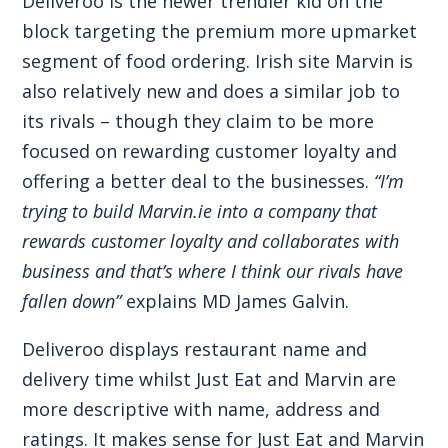
Deliveroo is the newer trendier kid on the
block targeting the premium more upmarket
segment of food ordering. Irish site Marvin is
also relatively new and does a similar job to
its rivals – though they claim to be more
focused on rewarding customer loyalty and
offering a better deal to the businesses.
“I’m
trying to build Marvin.ie into a company that
rewards customer loyalty and collaborates with
business and that’s where I think our rivals have
fallen down”
explains MD James Galvin.
Deliveroo displays restaurant name and
delivery time whilst Just Eat and Marvin are
more descriptive with name, address and
ratings. It makes sense for Just Eat and Marvin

_What you have to do_
Only the text of the listing above is wanted, transcribed exactly, without its images.

_Solution for this exercise_
Deliveroo is the newer trendier kid on the
block targeting the premium more upmarket
segment of food ordering. Irish site Marvin is
also relatively new and does a similar job to
its rivals – though they claim to be more
focused on rewarding customer loyalty and
offering a better deal to the businesses.
“I’m
trying to build Marvin.ie into a company that
rewards customer loyalty and collaborates with
business and that’s where I think our rivals have
fallen down”
explains MD James Galvin.
Deliveroo displays restaurant name and
delivery time whilst Just Eat and Marvin are
more descriptive with name, address and
ratings. It makes sense for Just Eat and Marvin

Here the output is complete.